X = dataset.drop([target_variable, "ride_distance"], axis = 1)
y = dataset[target_variable]

numerical_features = ['pickup_longitude', 'pickup_latitude', 'dropoff_longitude', 'dropoff_latitude', 'passenger_count']
categorical_features = ['Year', 'Month', 'Day', 'Weekday']

X_train_unproc, X_test_unproc, y_train, y_test = train_test_split(X, y, test_size=0.2)

scaler = StandardScaler()
encoder = OneHotEncoder(drop="first")

preprocessor = ColumnTransformer(
    transformers=[
        ('num', scaler, numerical_features),
        ('cat', encoder, categorical_features)
    ]
)

X_train = preprocessor.fit_transform(X_train_unproc)
X_test = preprocessor.transform(X_test_unproc)

params = {
    'max_depth': [10, 12, 14],
    'min_samples_split': [4, 8],
    'n_estimators': [60, 80, 100]
}

gridsearch =  GridSearchCV(estimator=rfr, param_grid= params, cv = 3)
gridsearch.fit(X_train, y_train)

In [112]:
print(f"R2 score on train set : {gridsearch.score(X_train, y_train)}")
print(f"Mean Absolute Error train set : {mean_absolute_error(y_train, gridsearch.predict(X_train))}")
print()
print(f"R2 score on test set : {gridsearch.score(X_test, y_test)}")
print(f"Mean Absolute Error test set : {mean_absolute_error(y_test, gridsearch.predict(X_test))}")

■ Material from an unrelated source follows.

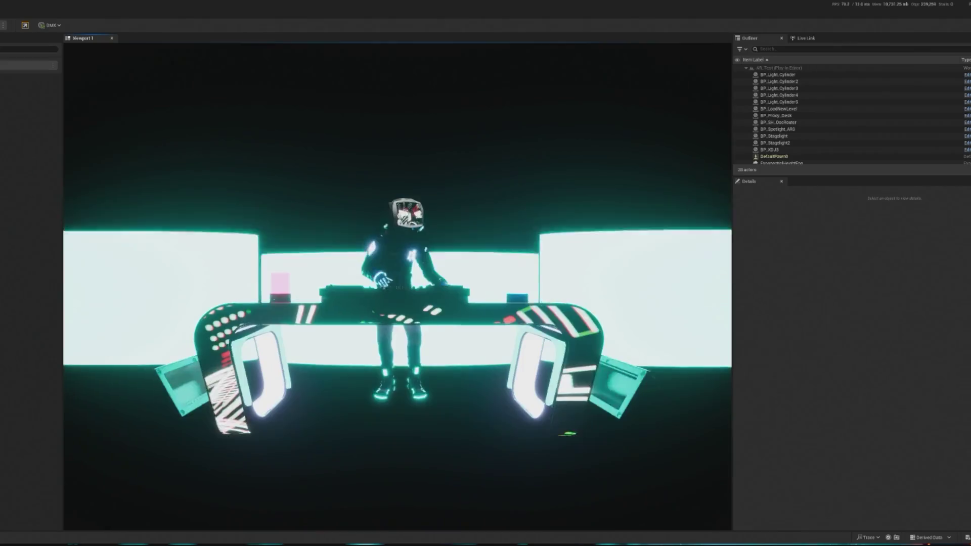
{"action": "key", "text": "Escape"}
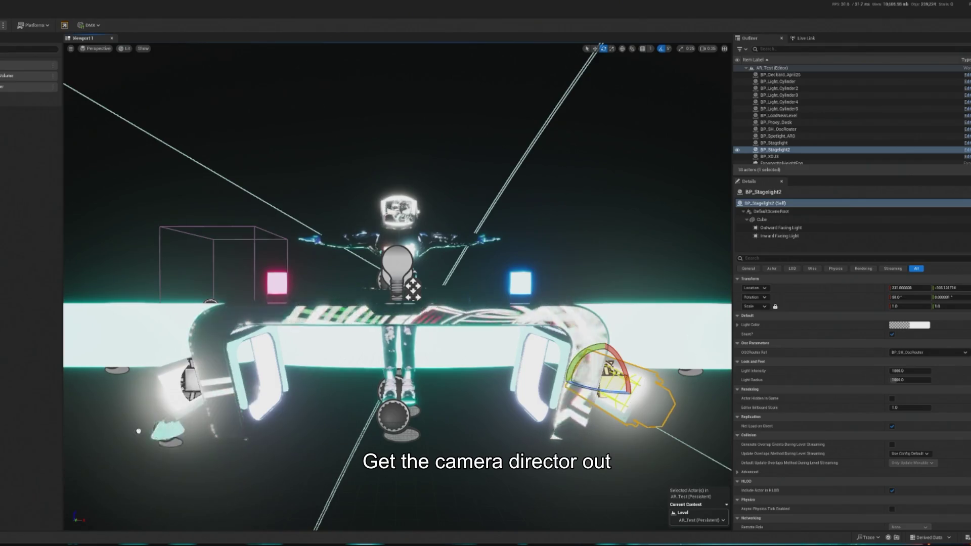
Place a camera director and a camera, raising the camera and turning it toward the DJ desk.
{"action": "left_click_drag", "start_coordinate": [139, 431], "coordinate": [82, 390]}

R2 score on train set : 0.8414339029432591
Mean Absolute Error train set : 2.5666997763020154

R2 score on test set : 0.7386447128963429
Mean Absolute Error test set : 2.9279744489821797


Better than the baseline, even without the "ride_distance" column, which is the most important feature (considering the last RandomForestRegressor).